The NCUSIF’s Valentine’s Day Surprise

Late yesterday NCUA released the independent CPA audits of the four credit union funds it manages.

The one that matters most for credit unions is the NCUSIF’s performance.  Plumbing through the opaque federal accounting presentation reveals much good news.

Bear in mind  when reviewing the highlights below that the FDIC is struggling to increase its insurance ratio.  It has assessed increased premiums  to pay for the hundreds of millions of bank failures in 2023.

Some NCUSIF 2023 Highlights

  • Net income increased to $210 million. This is the best operating result ever and almost double the $119 million recorded 2022.
  • Net insured losses (cash payments less recoveries) were just $1.0 million. Nonetheless he allowance account was increased to $209 million, the largest total since the taxi medallion inflated reserve in 2017.
  • Insured share growth was flat ending at $1.7 trillion. The aggregate net worth ratio for all insured credit union increased to 10.95% from 10.78% at yearend 2022.
  • The Fund’s normal operating level (NOL) grew to over 1.30% at yearend. Each basis point equals $170 million.  Adding the allowance account raises total reserves to over 1.31% or a potential $1.9 billion cushion above the NCUSIF’s lower NOL limit of 1.20%.  Since 2008, the total losses for all the NCUSIF’s preceding 15 years equal $1.877 billion.
  • There is opportunity for even greater returns in 2024. The NCUSIF’s yield on its $22.4 billion investment portfolio was just over 2% in 2023.  Overnight rates are projected to remain above 5% for the first half of 2024.   Adding the current overnights of $5.2 billion plus the $1.4 billion maturing in the first five months, gives a cash portfolio of $6.6 billion yielding 5% or higher, until the Fed begins reducing rates.

The One Missing Number

In the December’s 2022 board meeting, NCUA set an NOL upper cap of 1.33% for the NCUSIF.  Board member Hood had urged that the historical .3% upper limit be restored.

This upper cap matters. All income above this limit in a year must be distributed as a dividend to the Fund’s owners, the credit unions.  This is the fundamental promise in return for credit union’s open-ended 1% deposit underwriting.

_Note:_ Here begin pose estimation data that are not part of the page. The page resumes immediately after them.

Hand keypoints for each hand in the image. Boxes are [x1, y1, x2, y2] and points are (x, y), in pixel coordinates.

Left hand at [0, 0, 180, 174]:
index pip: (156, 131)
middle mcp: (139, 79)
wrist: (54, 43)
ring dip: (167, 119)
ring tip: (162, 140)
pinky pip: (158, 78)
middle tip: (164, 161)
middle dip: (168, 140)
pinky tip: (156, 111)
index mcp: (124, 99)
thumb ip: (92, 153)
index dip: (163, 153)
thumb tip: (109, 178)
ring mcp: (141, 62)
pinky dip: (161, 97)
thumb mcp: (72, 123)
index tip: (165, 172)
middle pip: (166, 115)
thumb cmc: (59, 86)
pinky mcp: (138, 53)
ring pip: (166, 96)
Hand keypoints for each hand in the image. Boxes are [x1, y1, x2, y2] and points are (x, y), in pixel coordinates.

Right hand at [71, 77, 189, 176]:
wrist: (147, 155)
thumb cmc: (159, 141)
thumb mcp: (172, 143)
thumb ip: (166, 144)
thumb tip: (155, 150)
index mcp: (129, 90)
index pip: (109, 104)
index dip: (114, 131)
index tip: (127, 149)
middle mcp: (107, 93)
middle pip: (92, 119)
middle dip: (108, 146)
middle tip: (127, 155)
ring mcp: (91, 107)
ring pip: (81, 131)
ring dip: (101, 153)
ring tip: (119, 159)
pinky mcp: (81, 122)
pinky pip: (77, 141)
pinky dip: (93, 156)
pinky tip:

To date I have seen no upper cap set for 2024.  Hopefully this means the long term, historically validated limit will be in place for this year.

Restoring this 1.3% cap would make this the perfect Valentine for the credit union system’s uniquely successful  cooperative Fund.  Isn’t it time NCUA shared a little love with credit unions?



One Reply to “The NCUSIF’s Valentine’s Day Surprise”

  1. Chip: One can only hope! Hopefully the Board will properly reflect on the original intent of the statutory requirement to return earnings in excess of the upper cap to the credit unions. But I fear that under the current leadership. the mindset of the decision makers is that the fund and it’s earnings is their’s to do with as they please and NOT the property and capital of credit union members, collaboratively gathered in self-support of a fully funded and viable credit union deposit insurance fund.

    Why else would you hear Chairman Harper speak of his plans to see the cap removed permanently and total control given over NOL to the agency? We let this happen to us and only we can reverse the audacity of this money grab by our regulator and insurer. If our national organizations cannot accomplish this task to take back control of our members capital,then we need to enhance the opportunities for state charted CUs to have an option for a truly CU owned and controlled private deposit choice. Having to refund NCUSIF deposits to CUs who leave for a private insurance option might finally get their attention on Duke St.